Using the records that appear below, write out exactly the lines from the one with "Table 5. Ultrasound" through the one with "Figure 12. The", keeping both end lines.

Stored data:
BEGIN
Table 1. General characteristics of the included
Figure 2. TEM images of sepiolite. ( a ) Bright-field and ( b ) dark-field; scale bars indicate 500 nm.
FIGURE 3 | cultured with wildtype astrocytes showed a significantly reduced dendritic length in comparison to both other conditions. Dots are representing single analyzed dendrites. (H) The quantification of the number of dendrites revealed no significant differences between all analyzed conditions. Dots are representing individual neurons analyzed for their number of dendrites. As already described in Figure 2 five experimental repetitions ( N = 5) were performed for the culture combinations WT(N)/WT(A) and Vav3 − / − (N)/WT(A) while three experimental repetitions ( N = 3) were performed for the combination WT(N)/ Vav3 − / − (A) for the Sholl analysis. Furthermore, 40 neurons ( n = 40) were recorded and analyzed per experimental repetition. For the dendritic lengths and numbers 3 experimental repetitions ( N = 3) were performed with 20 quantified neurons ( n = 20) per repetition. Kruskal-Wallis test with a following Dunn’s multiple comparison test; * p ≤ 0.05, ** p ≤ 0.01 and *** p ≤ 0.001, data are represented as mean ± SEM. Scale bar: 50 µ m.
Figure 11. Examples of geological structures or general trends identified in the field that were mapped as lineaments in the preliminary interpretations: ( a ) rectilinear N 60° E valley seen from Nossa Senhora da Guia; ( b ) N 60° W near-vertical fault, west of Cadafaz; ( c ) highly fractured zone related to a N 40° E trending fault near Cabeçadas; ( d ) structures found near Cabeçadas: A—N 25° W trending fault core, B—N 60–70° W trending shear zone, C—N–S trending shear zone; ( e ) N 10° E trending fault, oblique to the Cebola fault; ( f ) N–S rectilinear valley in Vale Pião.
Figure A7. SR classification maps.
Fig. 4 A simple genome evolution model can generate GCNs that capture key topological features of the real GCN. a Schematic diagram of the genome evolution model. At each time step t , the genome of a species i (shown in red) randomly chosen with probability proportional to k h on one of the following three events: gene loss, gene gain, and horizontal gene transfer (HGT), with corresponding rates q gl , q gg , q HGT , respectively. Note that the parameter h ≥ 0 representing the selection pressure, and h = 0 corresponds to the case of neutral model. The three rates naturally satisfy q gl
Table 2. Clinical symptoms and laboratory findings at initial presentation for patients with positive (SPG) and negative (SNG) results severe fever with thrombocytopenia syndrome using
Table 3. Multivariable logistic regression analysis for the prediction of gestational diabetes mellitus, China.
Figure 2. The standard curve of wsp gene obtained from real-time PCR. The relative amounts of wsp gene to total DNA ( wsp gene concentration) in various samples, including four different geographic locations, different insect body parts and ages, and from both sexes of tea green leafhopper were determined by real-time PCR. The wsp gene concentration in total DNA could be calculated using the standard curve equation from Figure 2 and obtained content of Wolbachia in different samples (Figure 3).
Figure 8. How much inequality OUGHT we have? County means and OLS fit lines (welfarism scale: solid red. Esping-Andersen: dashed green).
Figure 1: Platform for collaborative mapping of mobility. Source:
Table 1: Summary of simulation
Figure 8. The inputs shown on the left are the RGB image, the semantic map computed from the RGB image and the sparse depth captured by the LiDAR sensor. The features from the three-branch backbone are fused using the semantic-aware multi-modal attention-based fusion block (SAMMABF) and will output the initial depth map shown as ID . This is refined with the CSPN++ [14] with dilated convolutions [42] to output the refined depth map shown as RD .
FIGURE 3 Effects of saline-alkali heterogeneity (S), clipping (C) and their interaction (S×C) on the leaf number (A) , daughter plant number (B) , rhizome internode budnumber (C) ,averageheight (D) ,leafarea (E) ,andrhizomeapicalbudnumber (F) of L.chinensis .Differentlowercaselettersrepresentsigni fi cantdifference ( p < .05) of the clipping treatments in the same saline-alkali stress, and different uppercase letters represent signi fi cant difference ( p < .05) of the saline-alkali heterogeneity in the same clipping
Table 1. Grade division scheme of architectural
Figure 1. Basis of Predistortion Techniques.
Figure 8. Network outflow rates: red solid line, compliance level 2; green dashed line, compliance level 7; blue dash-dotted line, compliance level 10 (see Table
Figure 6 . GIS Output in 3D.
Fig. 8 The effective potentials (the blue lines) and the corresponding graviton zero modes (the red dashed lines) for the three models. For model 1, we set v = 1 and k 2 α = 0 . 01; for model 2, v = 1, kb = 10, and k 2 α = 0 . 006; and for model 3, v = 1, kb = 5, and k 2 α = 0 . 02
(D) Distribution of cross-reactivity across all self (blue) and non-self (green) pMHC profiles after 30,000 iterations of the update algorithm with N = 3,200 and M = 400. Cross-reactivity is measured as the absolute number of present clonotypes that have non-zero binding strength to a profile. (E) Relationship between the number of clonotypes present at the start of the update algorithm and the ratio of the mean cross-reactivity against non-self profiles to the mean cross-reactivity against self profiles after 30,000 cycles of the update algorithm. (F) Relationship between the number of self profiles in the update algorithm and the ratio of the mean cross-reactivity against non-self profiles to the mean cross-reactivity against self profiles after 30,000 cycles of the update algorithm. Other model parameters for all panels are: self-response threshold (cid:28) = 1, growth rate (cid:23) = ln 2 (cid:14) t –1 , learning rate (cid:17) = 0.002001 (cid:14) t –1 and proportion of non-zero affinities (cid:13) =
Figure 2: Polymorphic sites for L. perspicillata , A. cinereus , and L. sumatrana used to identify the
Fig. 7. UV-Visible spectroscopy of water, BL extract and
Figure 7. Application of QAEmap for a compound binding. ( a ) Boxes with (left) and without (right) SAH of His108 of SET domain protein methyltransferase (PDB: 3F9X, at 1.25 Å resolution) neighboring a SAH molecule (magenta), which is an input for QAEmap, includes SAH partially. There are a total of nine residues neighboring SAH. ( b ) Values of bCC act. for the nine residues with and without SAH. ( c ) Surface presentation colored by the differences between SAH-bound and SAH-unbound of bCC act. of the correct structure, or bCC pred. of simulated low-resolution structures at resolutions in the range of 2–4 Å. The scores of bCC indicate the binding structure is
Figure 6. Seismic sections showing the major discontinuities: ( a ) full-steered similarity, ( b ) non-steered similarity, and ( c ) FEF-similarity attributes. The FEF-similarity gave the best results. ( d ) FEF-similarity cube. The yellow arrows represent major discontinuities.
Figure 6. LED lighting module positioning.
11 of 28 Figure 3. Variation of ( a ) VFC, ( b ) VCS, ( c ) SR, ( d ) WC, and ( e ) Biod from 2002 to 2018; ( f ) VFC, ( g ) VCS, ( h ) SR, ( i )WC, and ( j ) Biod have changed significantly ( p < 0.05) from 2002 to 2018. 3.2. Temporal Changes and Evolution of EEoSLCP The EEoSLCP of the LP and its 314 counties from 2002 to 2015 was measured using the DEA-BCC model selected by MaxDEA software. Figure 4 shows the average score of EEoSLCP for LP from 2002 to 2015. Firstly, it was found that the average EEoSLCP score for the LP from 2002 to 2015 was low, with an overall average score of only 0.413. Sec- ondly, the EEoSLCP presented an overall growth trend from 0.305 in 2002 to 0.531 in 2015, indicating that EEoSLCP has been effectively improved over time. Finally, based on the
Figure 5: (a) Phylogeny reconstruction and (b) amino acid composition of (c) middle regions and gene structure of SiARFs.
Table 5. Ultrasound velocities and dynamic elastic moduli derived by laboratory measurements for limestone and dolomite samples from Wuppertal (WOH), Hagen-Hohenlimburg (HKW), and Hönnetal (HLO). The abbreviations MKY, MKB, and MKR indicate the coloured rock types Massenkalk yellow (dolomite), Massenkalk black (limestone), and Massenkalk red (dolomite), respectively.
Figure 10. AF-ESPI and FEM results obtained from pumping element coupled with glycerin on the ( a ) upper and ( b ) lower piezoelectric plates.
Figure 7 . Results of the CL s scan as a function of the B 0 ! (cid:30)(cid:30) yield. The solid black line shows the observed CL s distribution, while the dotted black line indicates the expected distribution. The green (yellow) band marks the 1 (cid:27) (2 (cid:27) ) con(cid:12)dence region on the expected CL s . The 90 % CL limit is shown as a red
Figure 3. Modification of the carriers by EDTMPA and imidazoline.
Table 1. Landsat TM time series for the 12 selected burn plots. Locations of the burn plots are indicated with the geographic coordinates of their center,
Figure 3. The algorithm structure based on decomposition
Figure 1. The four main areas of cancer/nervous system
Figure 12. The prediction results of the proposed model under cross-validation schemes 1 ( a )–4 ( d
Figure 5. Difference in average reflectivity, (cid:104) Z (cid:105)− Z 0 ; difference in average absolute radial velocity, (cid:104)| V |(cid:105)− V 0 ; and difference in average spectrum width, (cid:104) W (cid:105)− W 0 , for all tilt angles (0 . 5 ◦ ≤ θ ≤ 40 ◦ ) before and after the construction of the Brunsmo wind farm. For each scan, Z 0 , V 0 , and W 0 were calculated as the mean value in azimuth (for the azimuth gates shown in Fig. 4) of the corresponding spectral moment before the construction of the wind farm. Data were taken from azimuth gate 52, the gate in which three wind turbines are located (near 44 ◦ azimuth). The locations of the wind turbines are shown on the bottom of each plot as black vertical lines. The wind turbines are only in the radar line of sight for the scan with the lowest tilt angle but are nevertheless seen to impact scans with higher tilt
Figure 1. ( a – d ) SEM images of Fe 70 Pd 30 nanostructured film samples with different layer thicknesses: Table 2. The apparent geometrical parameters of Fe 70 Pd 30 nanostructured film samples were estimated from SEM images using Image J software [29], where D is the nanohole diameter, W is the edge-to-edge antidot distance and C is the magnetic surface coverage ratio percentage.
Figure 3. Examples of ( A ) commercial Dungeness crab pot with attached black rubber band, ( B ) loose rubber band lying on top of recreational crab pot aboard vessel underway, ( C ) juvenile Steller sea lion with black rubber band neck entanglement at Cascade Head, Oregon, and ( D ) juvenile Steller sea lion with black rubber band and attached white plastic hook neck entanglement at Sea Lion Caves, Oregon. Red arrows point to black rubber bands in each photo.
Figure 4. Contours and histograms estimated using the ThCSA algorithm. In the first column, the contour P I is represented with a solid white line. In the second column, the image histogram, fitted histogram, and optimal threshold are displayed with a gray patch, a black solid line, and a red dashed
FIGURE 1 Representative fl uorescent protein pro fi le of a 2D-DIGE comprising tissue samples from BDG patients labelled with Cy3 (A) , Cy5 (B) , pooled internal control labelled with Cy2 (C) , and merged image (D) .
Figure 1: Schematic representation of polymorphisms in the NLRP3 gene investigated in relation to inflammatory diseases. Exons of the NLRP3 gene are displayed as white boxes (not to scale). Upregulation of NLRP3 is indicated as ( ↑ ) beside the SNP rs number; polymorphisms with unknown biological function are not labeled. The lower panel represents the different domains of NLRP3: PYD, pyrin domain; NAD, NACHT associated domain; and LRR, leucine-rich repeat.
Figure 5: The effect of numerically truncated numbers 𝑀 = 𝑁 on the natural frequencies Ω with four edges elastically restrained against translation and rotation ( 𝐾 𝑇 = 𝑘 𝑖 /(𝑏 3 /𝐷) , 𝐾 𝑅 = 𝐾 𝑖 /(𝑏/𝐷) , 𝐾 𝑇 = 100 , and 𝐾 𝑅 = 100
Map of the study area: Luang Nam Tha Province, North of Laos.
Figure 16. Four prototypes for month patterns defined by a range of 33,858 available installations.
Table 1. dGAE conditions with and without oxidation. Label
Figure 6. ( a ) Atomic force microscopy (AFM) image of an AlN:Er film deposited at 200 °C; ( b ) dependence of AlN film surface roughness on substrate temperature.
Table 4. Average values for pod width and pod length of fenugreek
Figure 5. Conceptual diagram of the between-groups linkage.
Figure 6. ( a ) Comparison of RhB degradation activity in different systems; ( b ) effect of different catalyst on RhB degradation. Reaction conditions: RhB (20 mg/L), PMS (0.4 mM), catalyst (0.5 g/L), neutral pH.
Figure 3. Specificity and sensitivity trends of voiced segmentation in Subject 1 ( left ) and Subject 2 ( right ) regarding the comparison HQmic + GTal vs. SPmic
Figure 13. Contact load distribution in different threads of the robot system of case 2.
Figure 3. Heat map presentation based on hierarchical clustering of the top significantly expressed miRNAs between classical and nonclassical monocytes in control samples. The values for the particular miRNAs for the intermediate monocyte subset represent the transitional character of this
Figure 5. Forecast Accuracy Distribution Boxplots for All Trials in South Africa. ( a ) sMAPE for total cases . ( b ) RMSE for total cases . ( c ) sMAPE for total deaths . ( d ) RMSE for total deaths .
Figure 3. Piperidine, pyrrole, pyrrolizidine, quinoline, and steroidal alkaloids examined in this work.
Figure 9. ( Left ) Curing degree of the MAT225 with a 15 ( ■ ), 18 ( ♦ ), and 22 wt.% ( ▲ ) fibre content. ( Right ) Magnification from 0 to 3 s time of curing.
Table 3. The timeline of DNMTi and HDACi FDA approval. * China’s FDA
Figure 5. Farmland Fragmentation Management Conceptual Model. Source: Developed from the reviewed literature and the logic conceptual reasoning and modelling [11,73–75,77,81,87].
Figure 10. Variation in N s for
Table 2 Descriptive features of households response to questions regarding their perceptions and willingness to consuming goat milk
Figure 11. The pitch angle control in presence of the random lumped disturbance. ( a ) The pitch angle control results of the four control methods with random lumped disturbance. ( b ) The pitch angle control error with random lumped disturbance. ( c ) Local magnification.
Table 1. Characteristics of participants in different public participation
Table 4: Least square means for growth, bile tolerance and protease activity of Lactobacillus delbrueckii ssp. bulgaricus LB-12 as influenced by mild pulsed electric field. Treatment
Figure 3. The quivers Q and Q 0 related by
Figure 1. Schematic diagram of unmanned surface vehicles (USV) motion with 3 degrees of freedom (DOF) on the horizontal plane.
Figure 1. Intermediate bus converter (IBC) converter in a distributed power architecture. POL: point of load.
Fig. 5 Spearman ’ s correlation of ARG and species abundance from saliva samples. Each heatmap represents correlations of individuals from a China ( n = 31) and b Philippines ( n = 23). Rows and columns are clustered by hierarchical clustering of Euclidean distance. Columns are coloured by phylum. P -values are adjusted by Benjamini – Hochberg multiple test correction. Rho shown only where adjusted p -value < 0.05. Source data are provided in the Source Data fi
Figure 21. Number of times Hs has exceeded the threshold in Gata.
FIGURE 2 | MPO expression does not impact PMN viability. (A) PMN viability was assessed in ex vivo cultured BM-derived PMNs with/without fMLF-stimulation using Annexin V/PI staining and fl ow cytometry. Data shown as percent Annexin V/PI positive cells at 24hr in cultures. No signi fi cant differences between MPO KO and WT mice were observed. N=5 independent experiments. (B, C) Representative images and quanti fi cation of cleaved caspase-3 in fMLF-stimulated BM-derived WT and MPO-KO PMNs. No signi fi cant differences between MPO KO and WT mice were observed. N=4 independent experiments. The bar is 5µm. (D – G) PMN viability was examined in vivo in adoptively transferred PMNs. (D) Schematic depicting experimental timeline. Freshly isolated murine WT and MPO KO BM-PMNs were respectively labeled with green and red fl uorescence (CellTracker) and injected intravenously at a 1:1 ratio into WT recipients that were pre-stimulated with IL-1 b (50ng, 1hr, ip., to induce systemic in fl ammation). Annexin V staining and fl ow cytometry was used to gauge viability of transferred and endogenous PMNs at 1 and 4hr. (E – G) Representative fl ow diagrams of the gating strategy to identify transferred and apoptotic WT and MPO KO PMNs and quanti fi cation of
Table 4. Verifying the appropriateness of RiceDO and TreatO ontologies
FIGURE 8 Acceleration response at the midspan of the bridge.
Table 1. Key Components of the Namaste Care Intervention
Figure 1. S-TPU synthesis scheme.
END
▶ _RESPONSE BELOW_:
Table 5. Ultrasound velocities and dynamic elastic moduli derived by laboratory measurements for limestone and dolomite samples from Wuppertal (WOH), Hagen-Hohenlimburg (HKW), and Hönnetal (HLO). The abbreviations MKY, MKB, and MKR indicate the coloured rock types Massenkalk yellow (dolomite), Massenkalk black (limestone), and Massenkalk red (dolomite), respectively.
Figure 10. AF-ESPI and FEM results obtained from pumping element coupled with glycerin on the ( a ) upper and ( b ) lower piezoelectric plates.
Figure 7 . Results of the CL s scan as a function of the B 0 ! (cid:30)(cid:30) yield. The solid black line shows the observed CL s distribution, while the dotted black line indicates the expected distribution. The green (yellow) band marks the 1 (cid:27) (2 (cid:27) ) con(cid:12)dence region on the expected CL s . The 90 % CL limit is shown as a red
Figure 3. Modification of the carriers by EDTMPA and imidazoline.
Table 1. Landsat TM time series for the 12 selected burn plots. Locations of the burn plots are indicated with the geographic coordinates of their center,
Figure 3. The algorithm structure based on decomposition
Figure 1. The four main areas of cancer/nervous system
Figure 12. The prediction results of the proposed model under cross-validation schemes 1 ( a )–4 ( d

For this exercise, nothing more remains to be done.